- **What you should do**
Copy every line of the records below word for word, without changing anything.

[Extracted records]
--

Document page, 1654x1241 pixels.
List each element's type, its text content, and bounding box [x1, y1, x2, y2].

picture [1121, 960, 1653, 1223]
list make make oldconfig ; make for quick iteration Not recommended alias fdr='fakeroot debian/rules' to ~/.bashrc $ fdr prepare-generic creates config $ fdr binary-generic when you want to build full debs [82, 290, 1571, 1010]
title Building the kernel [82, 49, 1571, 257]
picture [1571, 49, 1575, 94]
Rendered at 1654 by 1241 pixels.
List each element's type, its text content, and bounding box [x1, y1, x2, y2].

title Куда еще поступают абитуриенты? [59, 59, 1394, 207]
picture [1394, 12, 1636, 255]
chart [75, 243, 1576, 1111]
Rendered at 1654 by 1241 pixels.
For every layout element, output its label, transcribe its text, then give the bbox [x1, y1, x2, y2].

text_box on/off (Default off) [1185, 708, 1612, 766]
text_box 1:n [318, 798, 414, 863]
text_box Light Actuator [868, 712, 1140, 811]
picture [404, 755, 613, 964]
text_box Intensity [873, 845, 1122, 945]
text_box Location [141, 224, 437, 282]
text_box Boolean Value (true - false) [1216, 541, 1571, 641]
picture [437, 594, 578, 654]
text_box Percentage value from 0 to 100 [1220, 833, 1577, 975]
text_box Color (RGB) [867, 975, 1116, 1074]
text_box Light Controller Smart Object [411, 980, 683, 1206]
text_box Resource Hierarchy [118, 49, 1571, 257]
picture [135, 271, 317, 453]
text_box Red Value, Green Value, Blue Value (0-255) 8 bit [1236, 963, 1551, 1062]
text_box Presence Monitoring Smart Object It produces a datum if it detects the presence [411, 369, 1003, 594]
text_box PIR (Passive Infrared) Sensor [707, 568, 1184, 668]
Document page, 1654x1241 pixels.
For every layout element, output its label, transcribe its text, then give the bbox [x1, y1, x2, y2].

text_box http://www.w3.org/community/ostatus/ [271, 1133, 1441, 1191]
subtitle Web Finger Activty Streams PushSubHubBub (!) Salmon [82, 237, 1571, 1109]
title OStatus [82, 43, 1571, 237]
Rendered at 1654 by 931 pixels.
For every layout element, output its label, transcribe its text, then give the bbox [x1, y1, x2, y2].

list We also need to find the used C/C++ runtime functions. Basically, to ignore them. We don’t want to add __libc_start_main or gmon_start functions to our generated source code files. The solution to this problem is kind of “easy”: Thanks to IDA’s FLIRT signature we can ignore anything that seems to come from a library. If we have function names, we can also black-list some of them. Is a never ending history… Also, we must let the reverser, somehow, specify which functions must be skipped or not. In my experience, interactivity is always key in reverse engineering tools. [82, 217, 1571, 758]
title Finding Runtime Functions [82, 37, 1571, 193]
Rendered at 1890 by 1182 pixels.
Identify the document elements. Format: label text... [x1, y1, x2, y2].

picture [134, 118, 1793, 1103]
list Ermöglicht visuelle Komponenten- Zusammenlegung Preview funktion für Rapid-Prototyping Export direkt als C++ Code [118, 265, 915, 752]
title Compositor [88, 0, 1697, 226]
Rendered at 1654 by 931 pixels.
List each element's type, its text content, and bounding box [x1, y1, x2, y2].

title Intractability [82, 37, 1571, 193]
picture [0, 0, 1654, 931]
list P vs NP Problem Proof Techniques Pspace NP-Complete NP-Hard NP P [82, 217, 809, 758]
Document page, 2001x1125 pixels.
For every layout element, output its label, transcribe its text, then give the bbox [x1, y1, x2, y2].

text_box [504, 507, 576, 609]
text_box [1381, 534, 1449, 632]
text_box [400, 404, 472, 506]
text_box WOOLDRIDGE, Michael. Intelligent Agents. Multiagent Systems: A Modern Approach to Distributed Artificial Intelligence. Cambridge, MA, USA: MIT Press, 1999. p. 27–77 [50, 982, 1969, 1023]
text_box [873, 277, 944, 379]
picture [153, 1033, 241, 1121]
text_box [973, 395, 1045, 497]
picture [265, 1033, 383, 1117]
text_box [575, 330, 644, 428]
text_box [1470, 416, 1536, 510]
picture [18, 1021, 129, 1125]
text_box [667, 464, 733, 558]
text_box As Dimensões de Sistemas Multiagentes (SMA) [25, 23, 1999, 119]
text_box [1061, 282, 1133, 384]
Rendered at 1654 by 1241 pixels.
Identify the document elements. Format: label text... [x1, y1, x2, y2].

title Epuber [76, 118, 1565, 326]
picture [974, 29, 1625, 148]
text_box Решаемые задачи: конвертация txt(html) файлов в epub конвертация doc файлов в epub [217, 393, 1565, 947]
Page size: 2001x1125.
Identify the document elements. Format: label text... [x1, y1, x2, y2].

--

- **Solved problem**
Document page, 1654x1241 pixels.
List each element's type, its text content, and bounding box [x1, y1, x2, y2].

picture [1121, 960, 1653, 1223]
list make make oldconfig ; make for quick iteration Not recommended alias fdr='fakeroot debian/rules' to ~/.bashrc $ fdr prepare-generic creates config $ fdr binary-generic when you want to build full debs [82, 290, 1571, 1010]
title Building the kernel [82, 49, 1571, 257]
picture [1571, 49, 1575, 94]
Rendered at 1654 by 1241 pixels.
List each element's type, its text content, and bounding box [x1, y1, x2, y2].

title Куда еще поступают абитуриенты? [59, 59, 1394, 207]
picture [1394, 12, 1636, 255]
chart [75, 243, 1576, 1111]
Rendered at 1654 by 1241 pixels.
For every layout element, output its label, transcribe its text, then give the bbox [x1, y1, x2, y2].

text_box on/off (Default off) [1185, 708, 1612, 766]
text_box 1:n [318, 798, 414, 863]
text_box Light Actuator [868, 712, 1140, 811]
picture [404, 755, 613, 964]
text_box Intensity [873, 845, 1122, 945]
text_box Location [141, 224, 437, 282]
text_box Boolean Value (true - false) [1216, 541, 1571, 641]
picture [437, 594, 578, 654]
text_box Percentage value from 0 to 100 [1220, 833, 1577, 975]
text_box Color (RGB) [867, 975, 1116, 1074]
text_box Light Controller Smart Object [411, 980, 683, 1206]
text_box Resource Hierarchy [118, 49, 1571, 257]
picture [135, 271, 317, 453]
text_box Red Value, Green Value, Blue Value (0-255) 8 bit [1236, 963, 1551, 1062]
text_box Presence Monitoring Smart Object It produces a datum if it detects the presence [411, 369, 1003, 594]
text_box PIR (Passive Infrared) Sensor [707, 568, 1184, 668]
Document page, 1654x1241 pixels.
For every layout element, output its label, transcribe its text, then give the bbox [x1, y1, x2, y2].

text_box http://www.w3.org/community/ostatus/ [271, 1133, 1441, 1191]
subtitle Web Finger Activty Streams PushSubHubBub (!) Salmon [82, 237, 1571, 1109]
title OStatus [82, 43, 1571, 237]
Rendered at 1654 by 931 pixels.
For every layout element, output its label, transcribe its text, then give the bbox [x1, y1, x2, y2].

list We also need to find the used C/C++ runtime functions. Basically, to ignore them. We don’t want to add __libc_start_main or gmon_start functions to our generated source code files. The solution to this problem is kind of “easy”: Thanks to IDA’s FLIRT signature we can ignore anything that seems to come from a library. If we have function names, we can also black-list some of them. Is a never ending history… Also, we must let the reverser, somehow, specify which functions must be skipped or not. In my experience, interactivity is always key in reverse engineering tools. [82, 217, 1571, 758]
title Finding Runtime Functions [82, 37, 1571, 193]
Rendered at 1890 by 1182 pixels.
Identify the document elements. Format: label text... [x1, y1, x2, y2].

picture [134, 118, 1793, 1103]
list Ermöglicht visuelle Komponenten- Zusammenlegung Preview funktion für Rapid-Prototyping Export direkt als C++ Code [118, 265, 915, 752]
title Compositor [88, 0, 1697, 226]
Rendered at 1654 by 931 pixels.
List each element's type, its text content, and bounding box [x1, y1, x2, y2].

title Intractability [82, 37, 1571, 193]
picture [0, 0, 1654, 931]
list P vs NP Problem Proof Techniques Pspace NP-Complete NP-Hard NP P [82, 217, 809, 758]
Document page, 2001x1125 pixels.
For every layout element, output its label, transcribe its text, then give the bbox [x1, y1, x2, y2].

text_box [504, 507, 576, 609]
text_box [1381, 534, 1449, 632]
text_box [400, 404, 472, 506]
text_box WOOLDRIDGE, Michael. Intelligent Agents. Multiagent Systems: A Modern Approach to Distributed Artificial Intelligence. Cambridge, MA, USA: MIT Press, 1999. p. 27–77 [50, 982, 1969, 1023]
text_box [873, 277, 944, 379]
picture [153, 1033, 241, 1121]
text_box [973, 395, 1045, 497]
picture [265, 1033, 383, 1117]
text_box [575, 330, 644, 428]
text_box [1470, 416, 1536, 510]
picture [18, 1021, 129, 1125]
text_box [667, 464, 733, 558]
text_box As Dimensões de Sistemas Multiagentes (SMA) [25, 23, 1999, 119]
text_box [1061, 282, 1133, 384]
Rendered at 1654 by 1241 pixels.
Identify the document elements. Format: label text... [x1, y1, x2, y2].

title Epuber [76, 118, 1565, 326]
picture [974, 29, 1625, 148]
text_box Решаемые задачи: конвертация txt(html) файлов в epub конвертация doc файлов в epub [217, 393, 1565, 947]
Page size: 2001x1125.
Identify the document elements. Format: label text... [x1, y1, x2, y2].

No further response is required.